Bien qu’on puisse d’ores et déjà tomber sur les premiers balbutiements de Lightroom SDK, interface liant Lightroom aux futurs modules externes, cette dernière est loin d’être finalisée et il est peu probable qu’elle intégrera la version 2.0 du logiciel, annoncée pour début septembre. En attendant, vous pouvez sélectionner PT Lens en tant qu’application externe ce qui permettra d’appliquer les réglages du plug-in sur une copie de l’original, puis de réimporter la copie au sein du catalogue Lightroom.

  • Ouvrez les Préférences Lightroom (Lightroom>Preferences) et sélectionnez, dans l’onglet External Editing et sous Additional External Editor, le « plugin » PTLensEdit.app. Privilégiez le format TIFF 16 bits et l’espace couleur le plus large possible (ProPhoto RVB). Sélectionnez ensuite l’image à corriger (notez qu’il est possible d’en choisir plusieurs afin de les corriger l’une après l’autre…), la commande Photo>Edit in PTLensEdit.app l’ouvre ensuite dans PTLens.

  • PTLens possède de nombreux modules qui tiennent compte des caractéristiques d’un couple appareil photo-objectif précis. Mais contrairement à des logiciels bien plus onéreux (DxO Optics Pro, Acolens), les modules de PTLens ont été élaborés à partir d’une seule distance de prise de vue et ne corrigent que les distorsions optiques. Pour le vignetage et les aberrations chromatiques, PTLens n’offre aucun avantage sur Lightroom : il est en fait bien plus simple de corriger le fichier RAW, tout en bénéficiant de l’aperçu de grande qualité de l’application hôte !
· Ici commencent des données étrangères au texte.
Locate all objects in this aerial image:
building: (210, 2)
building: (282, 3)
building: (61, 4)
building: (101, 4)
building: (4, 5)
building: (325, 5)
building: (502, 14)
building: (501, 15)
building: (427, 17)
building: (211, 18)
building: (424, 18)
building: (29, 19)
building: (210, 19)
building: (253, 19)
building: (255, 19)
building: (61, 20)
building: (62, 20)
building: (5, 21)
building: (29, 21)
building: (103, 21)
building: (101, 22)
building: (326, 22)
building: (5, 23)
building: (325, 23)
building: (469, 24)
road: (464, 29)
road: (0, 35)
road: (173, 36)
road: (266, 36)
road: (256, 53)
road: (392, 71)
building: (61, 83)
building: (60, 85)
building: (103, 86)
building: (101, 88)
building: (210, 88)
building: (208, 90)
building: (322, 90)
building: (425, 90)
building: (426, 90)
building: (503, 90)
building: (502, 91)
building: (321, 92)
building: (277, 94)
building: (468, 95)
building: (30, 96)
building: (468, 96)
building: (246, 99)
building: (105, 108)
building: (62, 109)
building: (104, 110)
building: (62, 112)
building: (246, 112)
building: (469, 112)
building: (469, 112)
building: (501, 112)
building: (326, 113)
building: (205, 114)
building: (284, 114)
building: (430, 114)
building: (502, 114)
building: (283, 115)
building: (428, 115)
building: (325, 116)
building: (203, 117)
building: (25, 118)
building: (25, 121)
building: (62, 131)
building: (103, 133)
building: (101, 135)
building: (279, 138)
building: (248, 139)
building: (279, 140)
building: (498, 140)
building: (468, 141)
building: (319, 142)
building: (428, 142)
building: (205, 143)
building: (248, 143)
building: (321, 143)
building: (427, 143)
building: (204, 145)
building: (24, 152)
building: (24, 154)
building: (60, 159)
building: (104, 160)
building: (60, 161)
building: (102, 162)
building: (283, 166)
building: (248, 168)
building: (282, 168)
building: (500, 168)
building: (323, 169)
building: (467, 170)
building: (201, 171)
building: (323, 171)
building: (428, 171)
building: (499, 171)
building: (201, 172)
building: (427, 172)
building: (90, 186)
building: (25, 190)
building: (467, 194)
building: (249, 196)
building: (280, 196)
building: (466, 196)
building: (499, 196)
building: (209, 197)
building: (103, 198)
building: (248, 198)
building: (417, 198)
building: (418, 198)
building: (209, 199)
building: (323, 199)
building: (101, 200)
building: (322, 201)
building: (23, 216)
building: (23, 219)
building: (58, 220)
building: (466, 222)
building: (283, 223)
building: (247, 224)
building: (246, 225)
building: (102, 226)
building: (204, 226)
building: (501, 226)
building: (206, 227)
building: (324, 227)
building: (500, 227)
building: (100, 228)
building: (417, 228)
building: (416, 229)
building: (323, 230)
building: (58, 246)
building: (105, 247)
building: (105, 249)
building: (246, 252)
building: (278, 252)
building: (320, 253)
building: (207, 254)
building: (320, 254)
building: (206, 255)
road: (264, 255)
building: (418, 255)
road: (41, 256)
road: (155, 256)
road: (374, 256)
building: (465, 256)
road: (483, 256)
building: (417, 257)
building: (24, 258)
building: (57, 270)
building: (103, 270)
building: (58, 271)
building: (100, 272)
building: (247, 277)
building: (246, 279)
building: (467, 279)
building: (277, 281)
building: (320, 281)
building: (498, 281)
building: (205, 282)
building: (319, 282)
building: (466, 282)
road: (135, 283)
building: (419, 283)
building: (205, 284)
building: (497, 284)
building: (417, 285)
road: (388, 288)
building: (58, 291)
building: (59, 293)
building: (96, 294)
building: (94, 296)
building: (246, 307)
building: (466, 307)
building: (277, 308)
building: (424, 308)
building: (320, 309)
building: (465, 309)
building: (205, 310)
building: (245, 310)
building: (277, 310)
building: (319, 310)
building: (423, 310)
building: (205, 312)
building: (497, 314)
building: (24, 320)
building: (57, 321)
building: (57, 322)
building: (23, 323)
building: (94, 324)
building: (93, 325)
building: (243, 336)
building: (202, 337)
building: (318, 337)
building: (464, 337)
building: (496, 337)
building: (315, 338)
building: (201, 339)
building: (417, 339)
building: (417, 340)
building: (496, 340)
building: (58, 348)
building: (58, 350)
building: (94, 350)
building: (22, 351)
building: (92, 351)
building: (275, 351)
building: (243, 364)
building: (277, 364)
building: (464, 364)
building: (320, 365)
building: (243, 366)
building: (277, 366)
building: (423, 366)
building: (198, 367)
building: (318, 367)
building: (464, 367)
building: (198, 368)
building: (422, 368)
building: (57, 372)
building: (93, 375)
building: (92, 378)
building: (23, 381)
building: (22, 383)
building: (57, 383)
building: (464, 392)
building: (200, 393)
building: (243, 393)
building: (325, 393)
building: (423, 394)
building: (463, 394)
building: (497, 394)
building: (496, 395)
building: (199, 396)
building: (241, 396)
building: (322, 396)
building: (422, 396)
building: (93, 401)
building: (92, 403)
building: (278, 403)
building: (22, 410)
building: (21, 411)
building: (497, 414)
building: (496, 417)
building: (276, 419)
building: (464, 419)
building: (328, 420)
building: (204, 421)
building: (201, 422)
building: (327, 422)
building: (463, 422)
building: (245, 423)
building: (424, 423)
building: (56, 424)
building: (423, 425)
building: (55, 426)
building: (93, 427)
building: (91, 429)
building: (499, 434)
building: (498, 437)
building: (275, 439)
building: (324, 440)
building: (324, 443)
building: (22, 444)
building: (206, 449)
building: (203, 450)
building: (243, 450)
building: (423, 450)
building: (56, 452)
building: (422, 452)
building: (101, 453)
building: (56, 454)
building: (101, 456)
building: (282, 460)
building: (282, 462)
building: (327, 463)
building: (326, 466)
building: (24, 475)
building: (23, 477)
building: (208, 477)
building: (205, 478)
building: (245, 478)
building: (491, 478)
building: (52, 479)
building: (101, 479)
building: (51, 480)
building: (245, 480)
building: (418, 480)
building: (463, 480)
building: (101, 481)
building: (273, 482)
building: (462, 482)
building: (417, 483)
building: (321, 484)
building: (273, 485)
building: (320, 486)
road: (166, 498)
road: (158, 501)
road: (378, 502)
En revanche, PTLens offre un module fort intéressant pour corriger la perspective (qui fait défaut à Lightroom) et une correction manuelle des distorsions propres aux objectifs Fish-eye. PTLens est capable de reconnaître le couple appareil photo-objectif à partir des métadonnées EXIF qui sont heureusement laissées intactes lors du transfert entre les deux logiciels. Si jamais il ne parvient pas à détecter l’objectif (ou s’il existe plusieurs objectifs dotés des mêmes caractéristiques), PT Lens vous propose de choisir l’objectif manuellement.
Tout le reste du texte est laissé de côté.